That girl would be great looking if she lost 1000 pounds and cut off her head.
Just saw someone buying TWO six packs of O'Doul's. WHY ??
Gay walks of shame are so much more Amy Winehouse than straight girls
I walked up to a girl in a bar, and all I was capable of doing was taking my beer and bumping it up to hers. While doing so, all I could say was "Bud Light". She walked away.
Satisfying Perfect Camera Moments
idk but i have you stored in my phone as 'guy with beard doing body shots'
are we at that level where i can tell you your girlfriends tits looked really good yet?
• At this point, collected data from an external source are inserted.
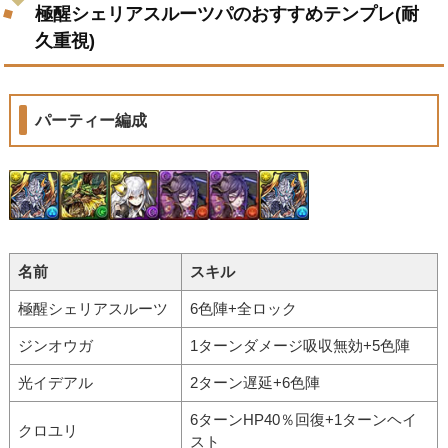
極醒シェリアスルーツパのおすすめテンプレ(耐
久重視)
パーティー編成
名前
スキル
極醒シェリアスルーツ
6色陣+全ロック
ジンオウガ
1ターンダメージ吸収無効+5色陣
光イデアル
2ターン遅延+6色陣
6ターンHP40％回復+1ターンヘイ
クロユリ
スト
Just saw him riding in a basket on the front of a bike trying to feed the other guy beer. He screamed 'PARTY BIKE BITCHES!' at me as they rode past.
I lied. He's hitting on a drag queen now. Should I rescue him or take pictures?
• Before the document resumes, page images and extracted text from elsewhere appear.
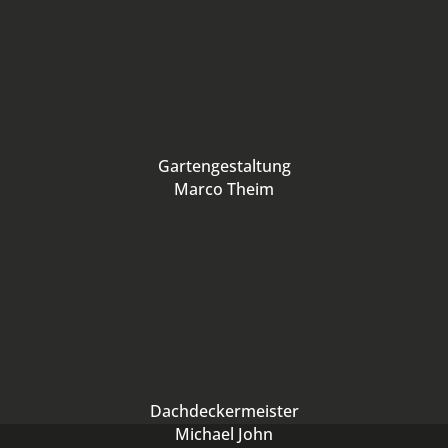
Gartengestaltung
Marco Theim
Dachdeckermeister
Michael John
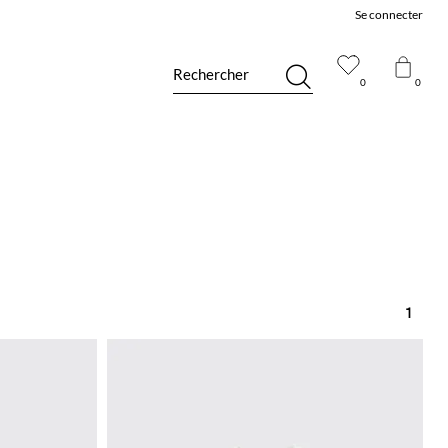
Se connecter
Rechercher
0
0
1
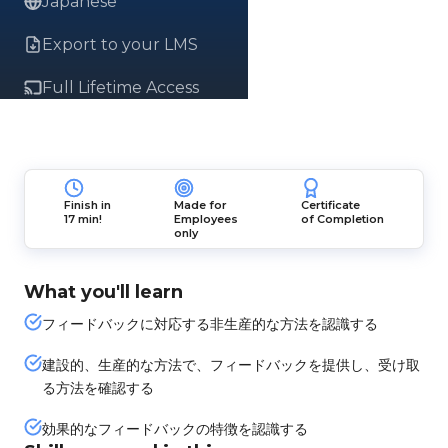
Japanese
Export to your LMS
Full Lifetime Access
Finish in
Made for
Certificate
17 min!
Employees
of Completion
only
What you'll learn
フィードバックに対応する非生産的な方法を認識する
建設的、生産的な方法で、フィードバックを提供し、受け取
る方法を確認する
効果的なフィードバックの特徴を認識する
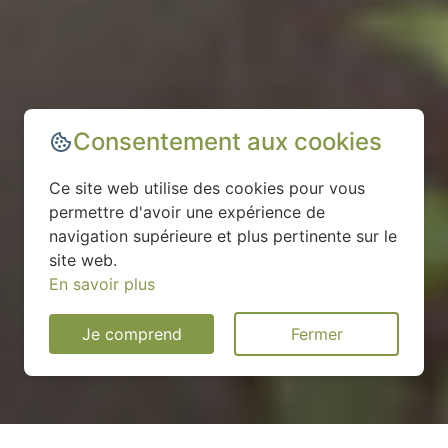
Consentement aux cookies
Ce site web utilise des cookies pour vous
permettre d'avoir une expérience de
navigation supérieure et plus pertinente sur le
site web.
En savoir plus
Je comprend
Fermer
My hanfda are one with the u niverse and I am cirretnly inhaling a couch
I cried at the bouncer while saying I wished he was my father... They had no idea what to do with me.
This Dog Travel Carrier is a Must
The worst thing about him living around the corner is that who ever suggests the booty call is the one that walks over.
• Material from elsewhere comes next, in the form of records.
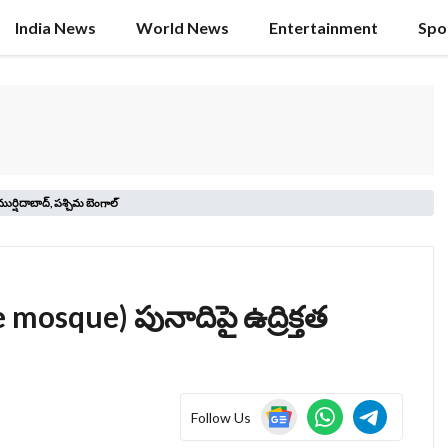
India News
World News
Entertainment
Spo
ర్షిదాబాద్‌, పశ్చిమ బెంగాల్‌
e mosque) పునాదిపై ఉద్రిక్తత
Follow Us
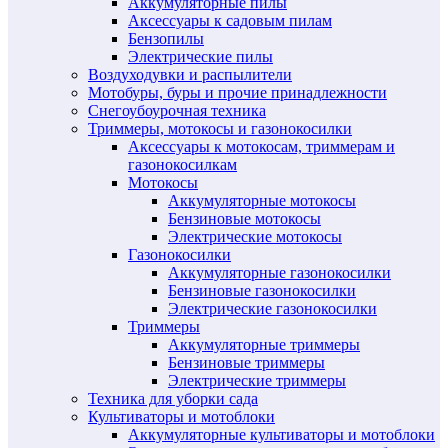
Аккумуляторные пилы
Аксессуары к садовым пилам
Бензопилы
Электрические пилы
Воздуходувки и распылители
Мотобуры, буры и прочие принадлежности
Снегоубоурочная техника
Триммеры, мотокосы и газонокосилки
Аксессуары к мотокосам, триммерам и
газонокосилкам
Мотокосы
Аккумуляторные мотокосы
Бензиновые мотокосы
Электрические мотокосы
Газонокосилки
Аккумуляторные газонокосилки
Бензиновые газонокосилки
Электрические газонокосилки
Триммеры
Аккумуляторные триммеры
Бензиновые триммеры
Электрические триммеры
Техника для уборки сада
Культиваторы и мотоблоки
Аккумуляторные культиваторы и мотоблоки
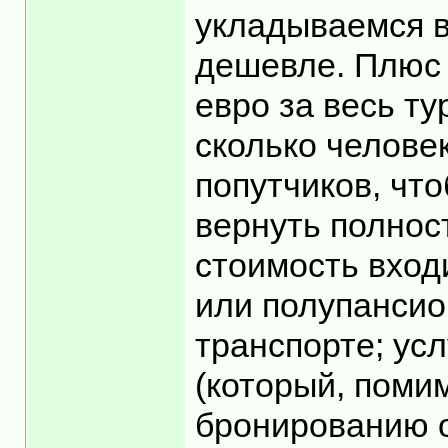
укладываемся в
дешевле. Плюс д
евро за весь ту
сколько человек
попутчиков, чт
вернуть полност
стоимость входи
или полупансио
транспорте; усл
(который, поми
бронированию от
It wasnt until i started dancing that i realized i pissed myself dude. I dont think shes gonna call me back.
I thought accidentally shaving off my fingertip while trying to shave my butthole was going to be the most unexpected part of my day, but no
Drunk me also decided it would be funny to change all the passwords on my computer last night. Now I can't log into anything.
I woke up and found my apartment really clean, appearantly drunk me couldn't tolerate living there anymore and left sober me a lot of insulting post-its...
he was snoring so I have him a bj to wake him up and then told him he had to leave.